His Big White Self (2006 TV Movie)
8/10
A ghastly portrayal of a Nazi propaganda progeny
6 May 2007
Nick Broomfield has an uncanny ability to unlock his subject's thoughts with key sequences of visual observations that without context might seem unremarkable. The maverick director follows up "The Leader, His Driver and the Driver's Wife" with "His Big White Self", a sequel of sorts that catches up with the titular trio of his career defining 1991 documentary that started off as an exploration of apartheid reign in South Africa that developed into a ghastly portrayal of a Nazi propaganda progeny (The Leader, Eugene Terre'Blanche) who rose swiftly and bloodily to power, and the lives of two close followers in JP (his driver) and Anita (his driver's wife). 15 years later and the portraits change somewhat, with the trio now broken up.

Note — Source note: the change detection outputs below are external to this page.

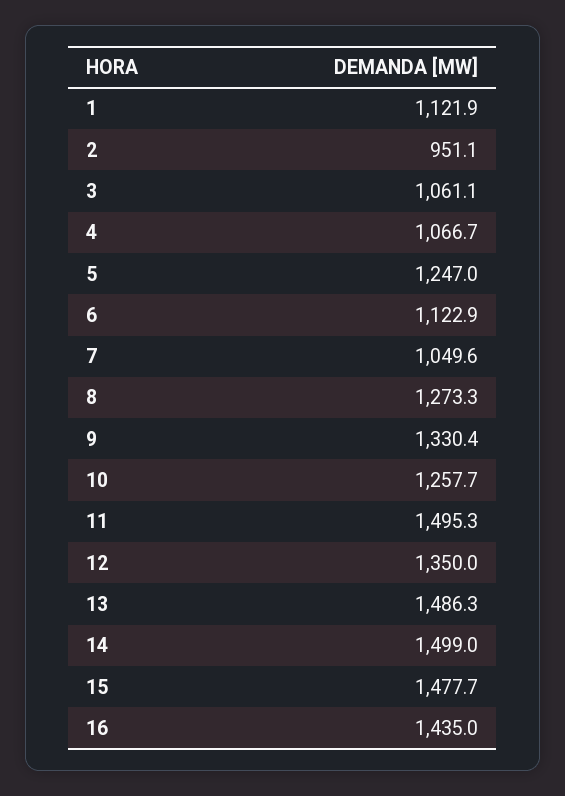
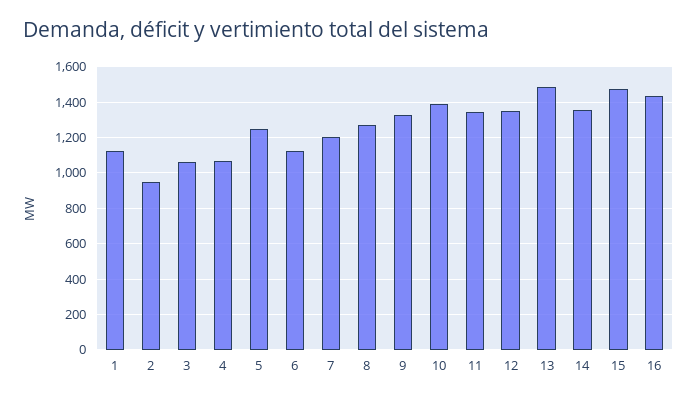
7: 1049.6 -> 1200
10: 1257.7 -> 1400
11: 1495.3 -> 1350
14: 1499 -> 1350

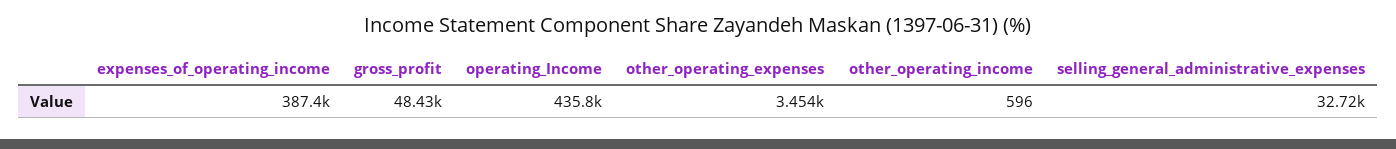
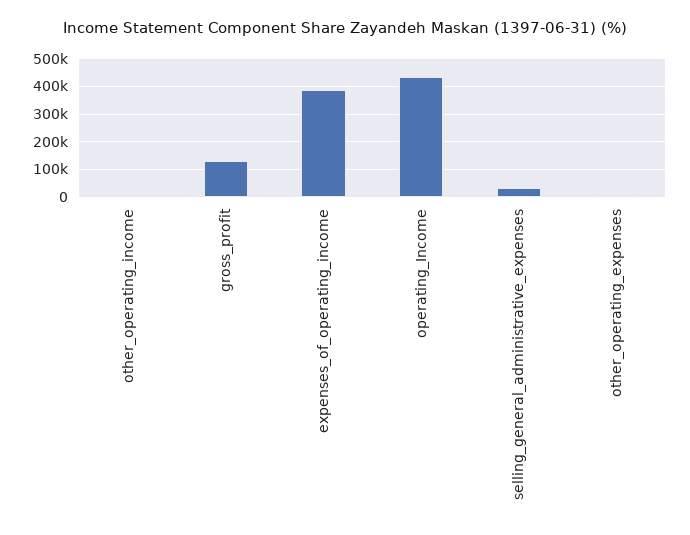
gross_profit: 48430 -> 125000

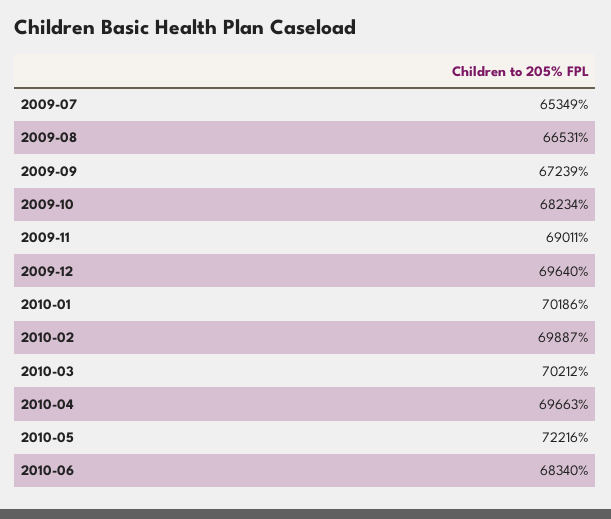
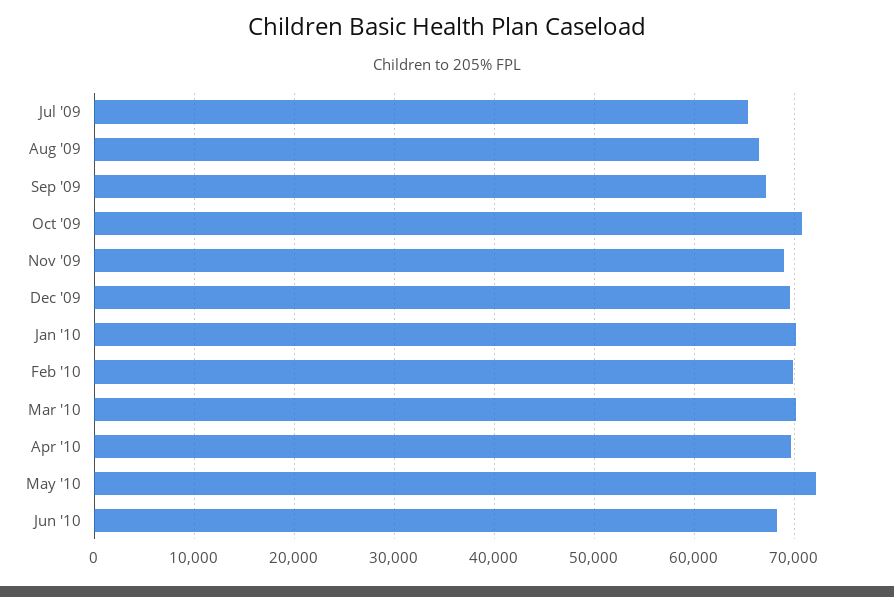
2009-10: 68234 -> 71000

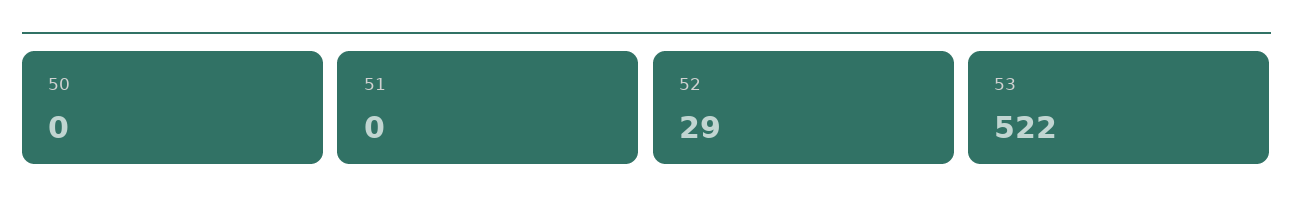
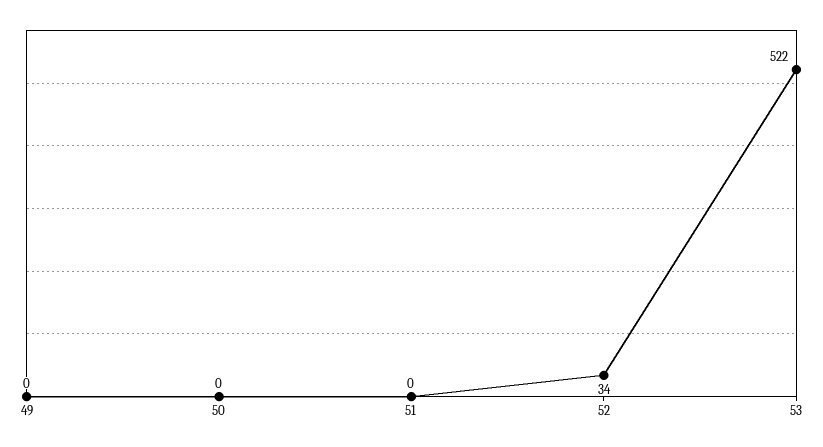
52: 29 -> 34
49: none -> 0

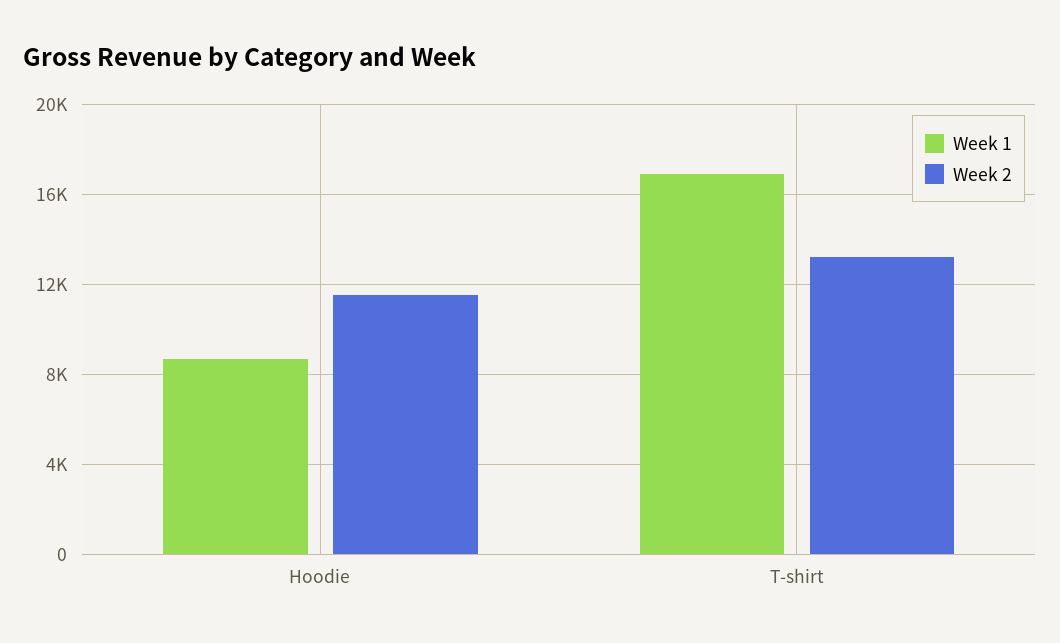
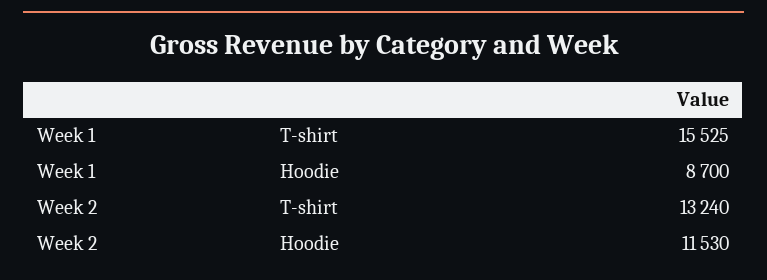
Week 1, T-shirt: 17000 -> 15525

But the creepiness of the country's still prevalent white power ideology and the willingness to martyr one's self for that belief remains. The only closure Broomfield gets from his rollicking by the intimidating Terre'Blanche all those years ago, is by tearing a page from Michael Moore's "Bowling for Columbine" playbook and conniving his way back into the Leader's household. And the only closure that we get to the hauntingly glazed over Anita of yesteryear is her transformed credo of believing integration is now the way forward, all subtly hitting home in the final scenes.